From Phil Mickelson describing Saudis as 'scary m*********ers" in an interview with Alan Shipnuck to Patrick Reed and his legal counsel suing Golf Channel and a number of its employees for $750 million in damages.
11 players took legal action against the PGA Tour in an antitrust lawsuit. This lawsuit now only includes LIV Golf, Bryson DeChambeau, Matt Jones and Peter Uihlein.
All of these events have been a result of professional golf being carved open after decades of comfort and tranquillity. Both LIV Golf and the PGA Tour aren't willing to co-operate, so the former has started an alliance of its own to counter the identical relationship between the latter and the DP World Tour.
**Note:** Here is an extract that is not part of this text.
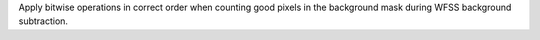 Apply bitwise operations in correct order when counting good pixels in the background mask during WFSS background subtraction.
The little-known MENA Tour of Dubai has started a 'strategic alliance' with Greg Norman's new league. This will see benefits for both sides of the deal, but LIV Golf will feel they have made a significant breakthrough in earning legitimacy and most importantly, world ranking points.
What is the MENA Tour?
The MENA Tour stands for the Middle East and North Africa. It was founded in 2011 by the Shaikh Maktoum Golf Foundation in Dubai. In May 2016, the Tour earned world ranking points for its events.
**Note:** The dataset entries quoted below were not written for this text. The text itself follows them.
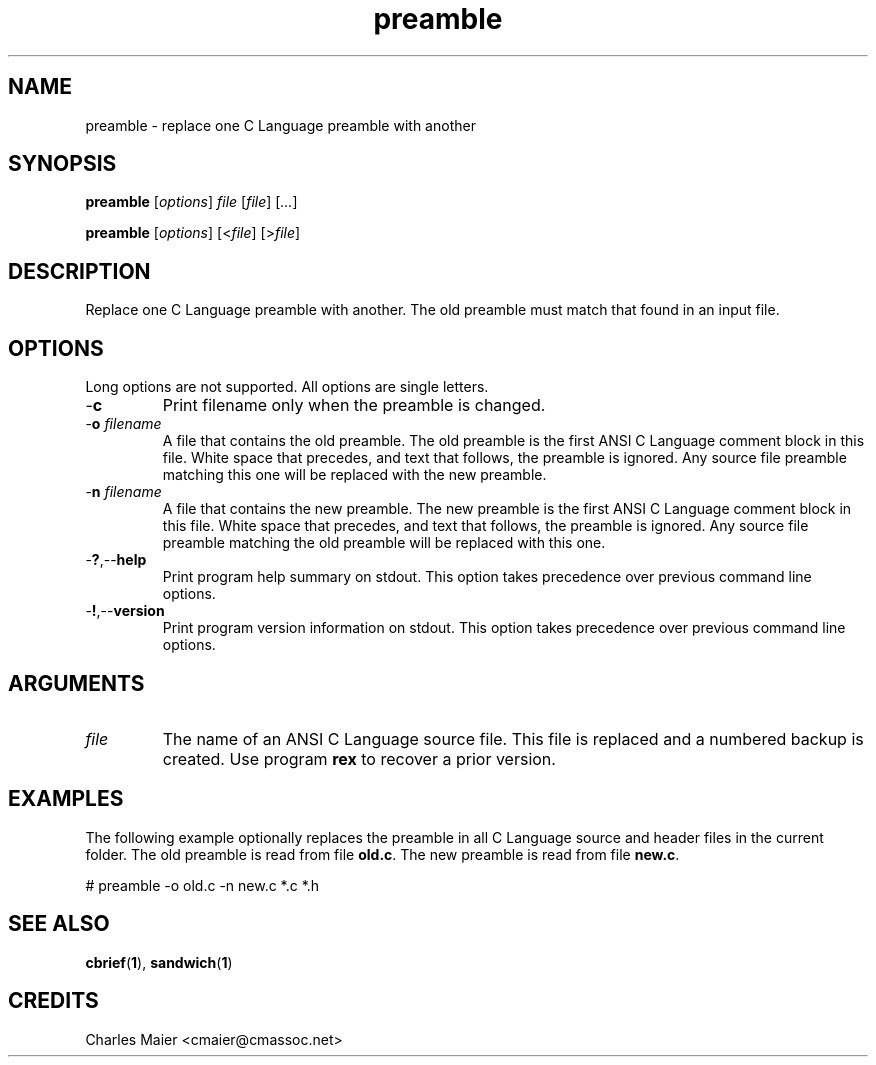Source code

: .TH preamble 1 "August 2013" "cmassoc-tools-1.9.1" "Motley Tools"

.SH NAME
preamble - replace one C Language preamble with another

.SH SYNOPSIS
.BR preamble
.RI [ options ]
.IR file
.RI [ file ] 
.RI [ ... ]

.PP
.BR preamble
.RI [ options ]
.RI [< file ]
.RI [> file ]

.SH DESCRIPTION

.PP
Replace one C Language preamble with another. 
The old preamble must match that found in an input file.

.SH OPTIONS
Long options are not supported.
All options are single letters.

.TP
.RB - c
Print filename only when the preamble is changed.

.TP
-\fBo\fI filename\fR
A file that contains the old preamble.
The old preamble is the first ANSI C Language comment block in this file.
White space that precedes, and text that follows, the preamble is ignored.
Any source file preamble matching this one will be replaced with the new preamble.

.TP
-\fBn\fI filename\fR
A file that contains the new preamble.
The new preamble is the first ANSI C Language comment block in this file.
White space that precedes, and text that follows, the preamble is ignored.
Any source file preamble matching the old preamble will be replaced with this one.

.TP
.RB - ? ,-- help
Print program help summary on stdout.
This option takes precedence over previous command line options.

.TP
.RB - ! ,-- version
Print program version information on stdout.
This option takes precedence over previous command line options.

.SH ARGUMENTS

.TP
.IR file
The name of an ANSI C Language source file.
This file is replaced and a numbered backup is created.
Use program \fBrex\fR to recover a prior version.

.SH EXAMPLES
The following example optionally replaces the preamble in all C Language source and header files in the current folder.
The old preamble is read from file \fBold.c\fR.
The new preamble is read from file \fBnew.c\fR.

.PP
   # preamble -o old.c -n new.c *.c *.h
.SH SEE ALSO
.BR cbrief ( 1 ),
.BR sandwich ( 1 )

.SH CREDITS
 Charles Maier <cmaier@cmassoc.net>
In 2016 and 2017, the Tour provided a pathway to the Sunshine Tour of South Africa. The Tour was cancelled in 2018 but it started again in 2019 and it was about to hit another stumbling block with the Covid-19 pandemic.
Only five events were held in 2020 and there were no events played in 2021. At the end of last year, the MENA Tour intended to merge with the Asian Development Tour in 2023.
However, on Wednesday afternoon, the Tour announced its alliance with LIV Golf which will see the breakaway series' events sanctioned by this tour and they are set to gain world ranking points for the first time.
Why does LIV Golf need the MENA Tour?
The main problem with the LIV Golf Tour for its participants is the lack of Official World Golf Ranking points. It is not recognised as an eligible entity to dish out points, nor does it meet specific criteria such as average field sizes, the existence of a Q-school and a cut format.
If LIV participants aren't able to build ranking points, they will eventually lose exemptions for major championships and the chance to play in the Ryder Cup.
After the LIV Golf Chicago Invitational, each player from the 48-man field signed a letter which was sent to the OWGR chairman Peter Dawson, pleading to be granted world ranking points.
LIV Golf events are set to be sanctioned by the MENA Tour. The field for this week's event in Bangkok will be submitted to the OWGR and all LIV Golf players have joined the Tour.
Reports on Wednesday suggested that the Bangkok Invitational will be the first LIV event to grant OWGR points, but Joel Beall of Golf Digest contrarily reported that this alliance doesn't automatically initiate the inclusion of LIV Golf for ranking eligibility.
How does the MENA Tour benefit from the 'strategic alliance'?
As part of the announcement from the MENA Tour on October 5, the Tour revealed that 'the alliance will boost the MENA Tour’s development programs'.
The MENA Tour's player registration also opened three weeks ago. So now, this obscure circuit has some of the most recognisable players in the world on its roster.
LIV Golf's majority stakeholder is the Public Investment Fund of Saudi Arabia which is reportedly worth up to $600 billion. The Asian Tour has been one of the largest benefactors of this partnership, receiving a $300 million investment to start the lucrative International Series.
Details haven't been released about the 'boost' which will be given to the MENA Tour's development programs, but you feel they will be financially looked after following the Tour's willingness to work with LIV Golf and sanction their events.